To the recovery of your best self,
Lori Calabrese, M.D.
Hi,
I live in NJ and have chronic treatment-resistant depression. I have been receiving ketamine infusions for 2 1/2 years. Reading the above on your website, confirms my feelings about the IM mode of administration. During my infusion last week, my IV infiltrated. I did not know this at the time, but the infusion nurse needed to leave suddenly. The alarm on the IV pump was going off for a long time (very obnoxious alarm, which drives me CRAZY when I am “coming out” of the infusion). Another nurse came in and adjusted the IV, but it still didn’t work. Since this whole process took so long, and I received very little ketamine, I was told the room was needed soon for patients in the afternoon. The nurse recommended the IM route, because she said it works faster. First of all, the IM was quite painful. It was given in my deltoid. It seemed like a large amount for the deltoid. Then, it felt like I experienced a punch in the face (not literally). My dissociation reaction was so powerful. I had trouble coming out of it. During the dissociation (the strongest I’ve ever had), I wondered if I were dead. The nurse and the receptionist kept trying to wake me up and get me to speak, but I was unable. The IM was awful, and the first words out of my mouth were, “Who ever invented the shot??” My husband had to walk me to the car, because I was so unsteady. I had a horrible headache and slept for 3 hours. Today is the 3rd day since the IM, and I still don’t feel right. From a patient’s perspective, I hate the IM route. As a side question, do you use two IV bags (one for ketamine and one as a flush), or do you use an IV pump. The center I go to moved from the IV bags to the pump. The pump is okay, but I cannot tolerate the alarm when I am “coming out of it”. It makes me crazy. Thank you for listening and giving me the opportunity to give my opinion on the IM route.
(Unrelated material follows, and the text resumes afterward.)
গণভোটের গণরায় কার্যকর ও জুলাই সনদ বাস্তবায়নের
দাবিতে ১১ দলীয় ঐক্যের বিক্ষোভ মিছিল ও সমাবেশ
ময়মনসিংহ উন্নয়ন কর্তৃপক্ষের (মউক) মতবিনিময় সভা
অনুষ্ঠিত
What a hard time of it you’ve had! I’m sorry to hear this. One of the things that is so difficult about an IM injection is the loss of control — you can’t slow it down, or stop it, or interrupted it if the dissociative experience is too fast or to intense, and it can vary every time even if your dose stays the same because of where the needle tip ends up — it could be deep in the muscle or very close to a blood vessel. We use syringe pumps, not IV bags and small syringe flushes not IV bags for flushes. To help avoid the beeping at the end of the infusion in my office, we set up a silent visual timer for each patient (silent is the key word here!) and we set it for 5 minutes less than the infusion time; for example, we set it at 35 minutes if we are doing a 40 minute infusion. This way, we can avoid having the pump beep as much as possible. (Nobody likes beeping!) The visual timer I use is called the Time Timer. Feel free to tell your doctor about it, or have him or her reach out to me directly.
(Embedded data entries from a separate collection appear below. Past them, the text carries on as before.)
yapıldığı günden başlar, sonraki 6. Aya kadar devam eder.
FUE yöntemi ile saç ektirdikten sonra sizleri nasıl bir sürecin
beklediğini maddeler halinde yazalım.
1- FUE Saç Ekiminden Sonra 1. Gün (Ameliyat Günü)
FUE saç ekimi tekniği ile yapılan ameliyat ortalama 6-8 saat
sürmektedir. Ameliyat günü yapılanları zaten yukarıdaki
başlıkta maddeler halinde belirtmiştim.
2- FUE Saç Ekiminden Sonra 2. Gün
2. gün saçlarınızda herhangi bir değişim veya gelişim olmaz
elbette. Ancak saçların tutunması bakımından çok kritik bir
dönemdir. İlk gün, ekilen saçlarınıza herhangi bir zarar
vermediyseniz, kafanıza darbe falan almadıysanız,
My pain clinic used to be able to give me Ketimine infusions for pain. They also helped with my depression. I was able to come to grips with some bad thing that I had inadvertently done. (I quite likely accidentally started a fire that destroyed me and my parent’s house. I can accept that now.) Sadly my clinic is no longer allowed to give ketimaine infusions. I used to be able to give my self IM injections at home in between infusions. That is no longer allowed. Is there anything else that compares to infusions or IM injections? Nasal spray ketimaine did nothing for me. The IM injections worked great at first bit after a year they had no effect. Sadly any form of ketimine therapy has been greatly restricted in my state.
God bless you for the work that you do.
Quite likely ketamine saved my live.
Ketamine infusions can be life-saving. We see that all the time. There is no form of ketamine that compares to the infusion, although IM comes close. What we offer is essential, and the American Society of Ketamine Physicians supports continued treatment of our patients during COVID-19. Stay in touch with your doctor so that you can schedule an appointment when they feel comfortable re-opening.